What to produce: Collect each line of the records containing the string "peuvent".

Information given:
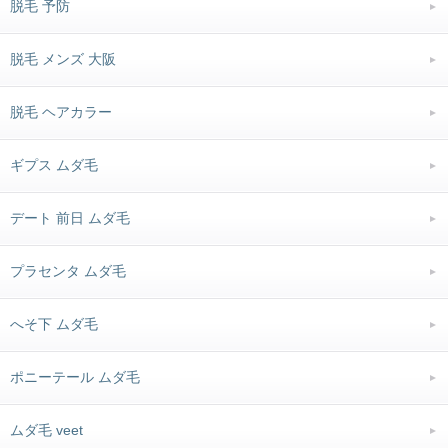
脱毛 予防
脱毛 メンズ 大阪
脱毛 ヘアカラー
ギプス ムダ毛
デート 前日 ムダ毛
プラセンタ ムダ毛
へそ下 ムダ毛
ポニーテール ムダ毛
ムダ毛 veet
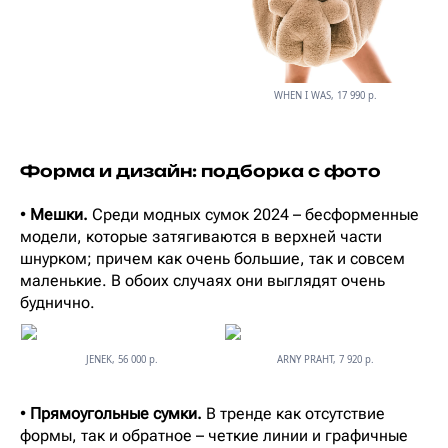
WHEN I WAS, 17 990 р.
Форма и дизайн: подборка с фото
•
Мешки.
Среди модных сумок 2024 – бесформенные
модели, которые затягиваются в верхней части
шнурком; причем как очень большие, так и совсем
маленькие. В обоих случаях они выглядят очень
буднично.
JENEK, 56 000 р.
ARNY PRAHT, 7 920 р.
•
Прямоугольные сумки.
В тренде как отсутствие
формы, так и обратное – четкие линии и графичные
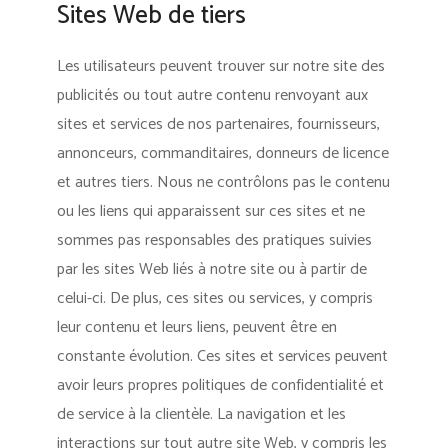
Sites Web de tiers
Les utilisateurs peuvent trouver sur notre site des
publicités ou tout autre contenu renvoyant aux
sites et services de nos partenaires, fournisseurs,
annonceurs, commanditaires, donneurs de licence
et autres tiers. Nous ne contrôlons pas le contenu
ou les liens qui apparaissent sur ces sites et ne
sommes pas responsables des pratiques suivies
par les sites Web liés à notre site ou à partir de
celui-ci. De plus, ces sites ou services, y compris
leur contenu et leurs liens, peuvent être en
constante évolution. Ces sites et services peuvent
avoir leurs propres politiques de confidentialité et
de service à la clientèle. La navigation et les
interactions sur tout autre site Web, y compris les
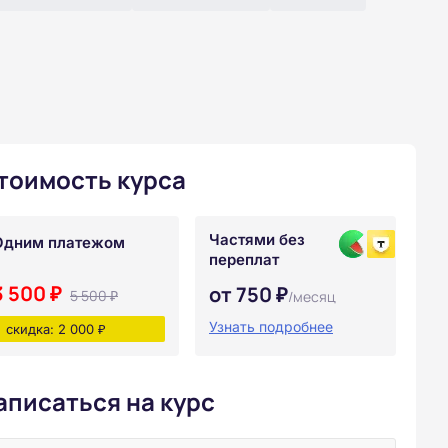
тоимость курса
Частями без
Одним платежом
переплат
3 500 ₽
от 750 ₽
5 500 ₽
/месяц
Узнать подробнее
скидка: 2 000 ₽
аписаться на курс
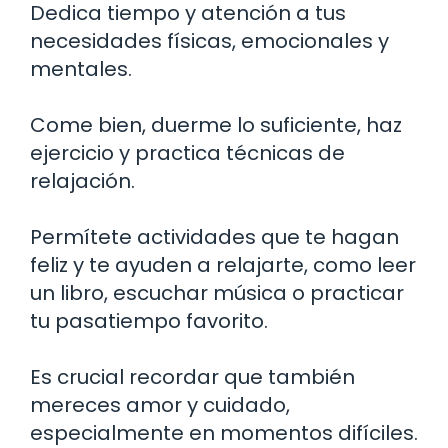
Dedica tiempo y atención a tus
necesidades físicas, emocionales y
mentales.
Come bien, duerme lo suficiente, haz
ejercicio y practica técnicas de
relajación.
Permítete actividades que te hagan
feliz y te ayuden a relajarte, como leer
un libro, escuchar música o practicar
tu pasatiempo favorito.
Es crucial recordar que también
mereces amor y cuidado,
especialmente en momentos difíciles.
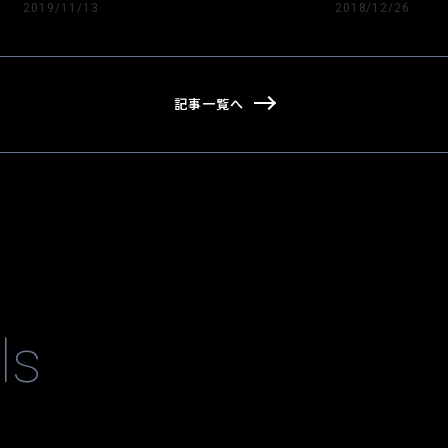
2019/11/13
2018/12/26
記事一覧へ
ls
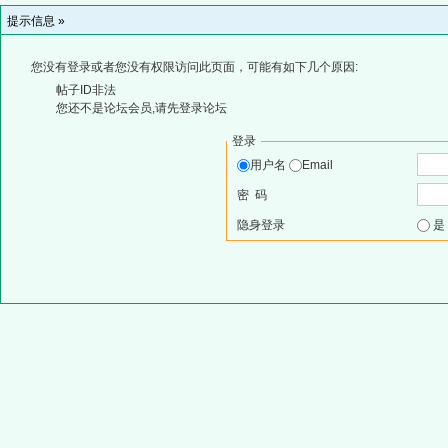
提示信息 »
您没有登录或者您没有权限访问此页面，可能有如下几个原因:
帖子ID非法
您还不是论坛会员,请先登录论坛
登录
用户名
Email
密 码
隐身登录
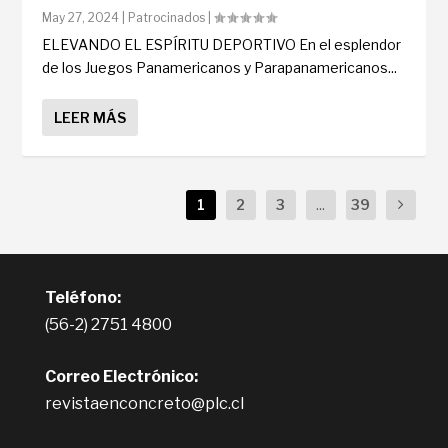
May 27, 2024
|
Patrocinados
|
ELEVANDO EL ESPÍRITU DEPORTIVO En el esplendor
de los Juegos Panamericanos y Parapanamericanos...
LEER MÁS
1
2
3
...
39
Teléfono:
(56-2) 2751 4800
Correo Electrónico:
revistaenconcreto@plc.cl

Solution to the exercise:
Les utilisateurs peuvent trouver sur notre site des
leur contenu et leurs liens, peuvent être en
constante évolution. Ces sites et services peuvent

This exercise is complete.